Anggota Komisi VIII DPR RI Dini Rahmania menyoroti video “Tepuk Sakinah” yang belakangan viral di media sosial. Menurut Dini, yel-yel yang diunggah sejumlah akun Kantor Urusan Agama (KUA) serta akun Ditjen Bimas Islam @bimasislam itu memunculkan beragam respons publik, mulai dari dukungan hingga kritik.
Dalam video yang beredar, “Tepuk Sakinah” berisi lirik ajakan bagi pasangan untuk memegang janji, saling mencintai, menghormati, menjaga, dan bermusyawarah demi mewujudkan keluarga sakinah. Dini menilai yel-yel tersebut pada dasarnya merupakan bagian dari metode edukasi Kementerian Agama untuk calon pengantin agar nilai-nilai keluarga sakinah lebih mudah diingat dan dipraktikkan dalam kehidupan sehari-hari.
Meski demikian, Dini mengatakan kritik dari sebagian masyarakat juga perlu diperhatikan.

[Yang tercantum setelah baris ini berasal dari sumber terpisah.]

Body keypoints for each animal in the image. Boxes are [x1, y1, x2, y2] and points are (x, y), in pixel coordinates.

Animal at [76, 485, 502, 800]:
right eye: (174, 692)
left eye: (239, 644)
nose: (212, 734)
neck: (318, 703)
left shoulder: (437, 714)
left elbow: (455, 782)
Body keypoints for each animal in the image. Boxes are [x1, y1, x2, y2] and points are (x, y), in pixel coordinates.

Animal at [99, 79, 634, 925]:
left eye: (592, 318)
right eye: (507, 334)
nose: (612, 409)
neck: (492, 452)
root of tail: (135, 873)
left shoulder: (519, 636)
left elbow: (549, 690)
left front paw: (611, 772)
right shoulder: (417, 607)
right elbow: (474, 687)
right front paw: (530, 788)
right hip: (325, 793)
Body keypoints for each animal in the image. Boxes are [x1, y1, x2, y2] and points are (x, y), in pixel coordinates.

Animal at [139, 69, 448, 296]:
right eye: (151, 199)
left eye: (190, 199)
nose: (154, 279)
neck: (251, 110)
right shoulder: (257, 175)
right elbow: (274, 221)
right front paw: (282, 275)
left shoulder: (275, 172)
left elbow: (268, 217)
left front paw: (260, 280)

Ia menyebut ada netizen yang menilai bentuk penyampaian “Tepuk Sakinah” kurang sesuai dengan gaya generasi muda saat ini. Dini menilai perbedaan pandangan tersebut wajar dan seharusnya menjadi masukan.

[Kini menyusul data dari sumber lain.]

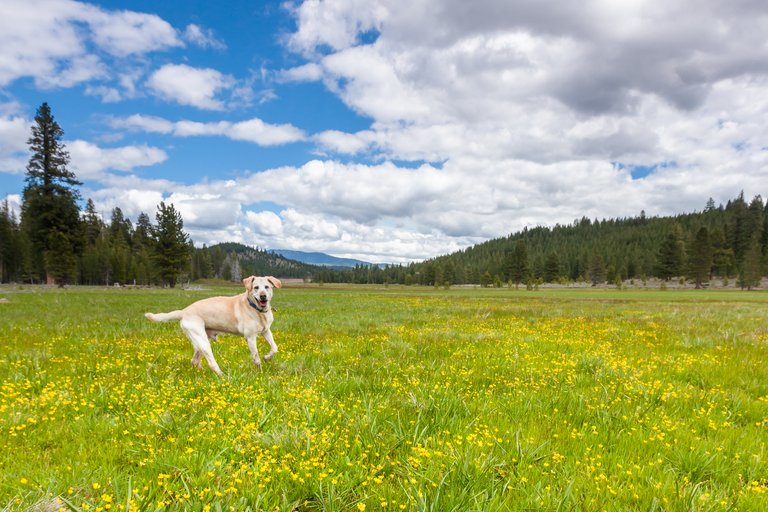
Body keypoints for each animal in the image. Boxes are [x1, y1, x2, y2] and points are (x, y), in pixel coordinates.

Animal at [145, 274, 282, 374]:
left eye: (267, 287)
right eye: (256, 287)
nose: (263, 296)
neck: (257, 310)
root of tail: (184, 311)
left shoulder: (266, 331)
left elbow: (274, 348)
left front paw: (267, 357)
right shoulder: (250, 337)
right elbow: (256, 357)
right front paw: (259, 372)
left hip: (200, 342)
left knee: (194, 361)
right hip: (203, 342)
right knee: (211, 362)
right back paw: (221, 376)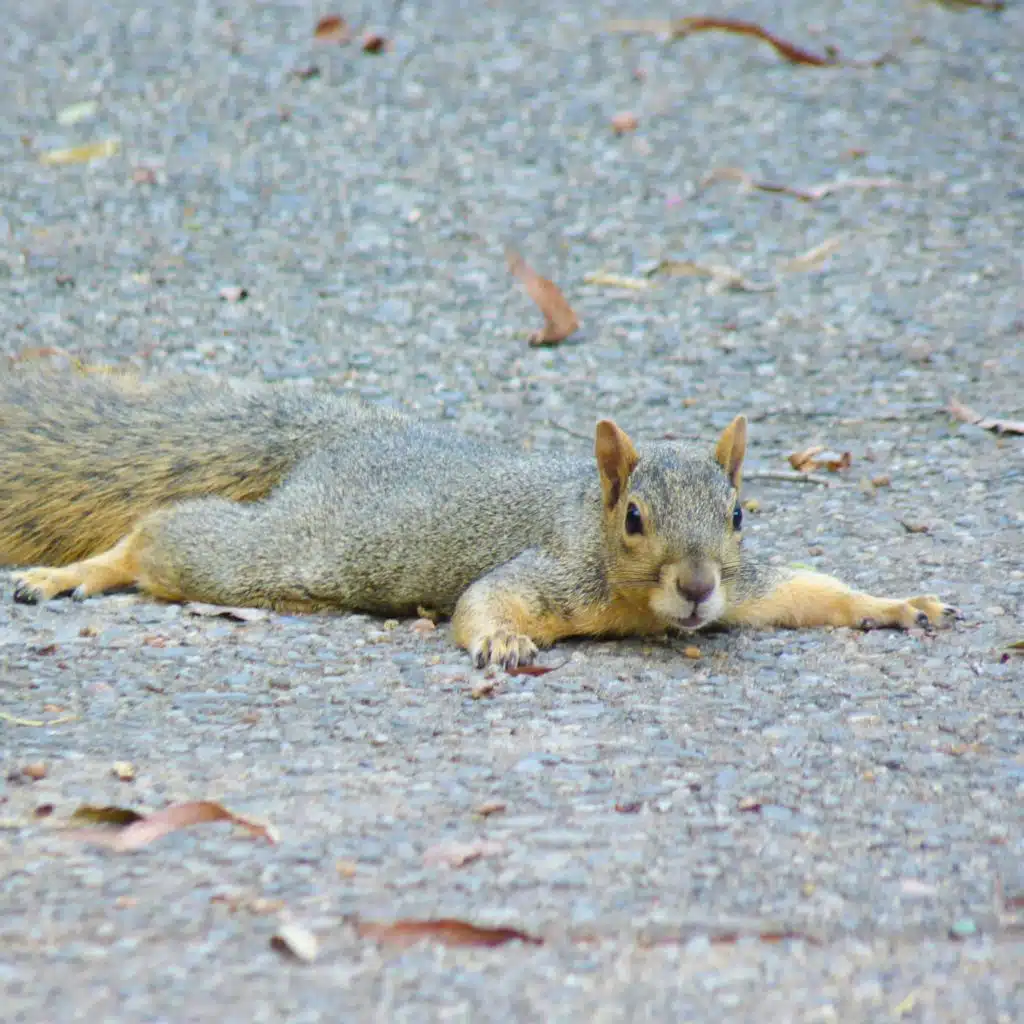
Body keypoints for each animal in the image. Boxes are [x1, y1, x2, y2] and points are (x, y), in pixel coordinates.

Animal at [0, 366, 957, 668]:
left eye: (738, 514)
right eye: (634, 518)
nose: (695, 589)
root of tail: (354, 436)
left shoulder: (747, 587)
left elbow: (808, 592)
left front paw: (894, 605)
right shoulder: (553, 570)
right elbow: (482, 601)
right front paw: (501, 641)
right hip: (286, 556)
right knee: (162, 536)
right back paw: (72, 573)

Dini menekankan bahwa yang paling penting dalam pembekalan pernikahan adalah substansi, yakni kesiapan mental, emosional, dan spiritual calon pengantin untuk membangun rumah tangga yang kuat dan harmonis. Karena itu, ia menilai materi bimbingan pernikahan perlu terus dibuat relevan dengan kondisi terkini, termasuk melalui pendekatan yang kreatif, interaktif, dan dekat dengan dunia anak muda.
Ia juga menyatakan dukungan apabila terdapat ruang untuk memperbaiki metode agar lebih sesuai dengan generasi sekarang. Menurutnya, fokus utama bukan pada bentuk tepukannya, melainkan pada pesan sakinah—ketentraman, kedamaian, dan kebahagiaan—yang harus tersampaikan kepada pasangan.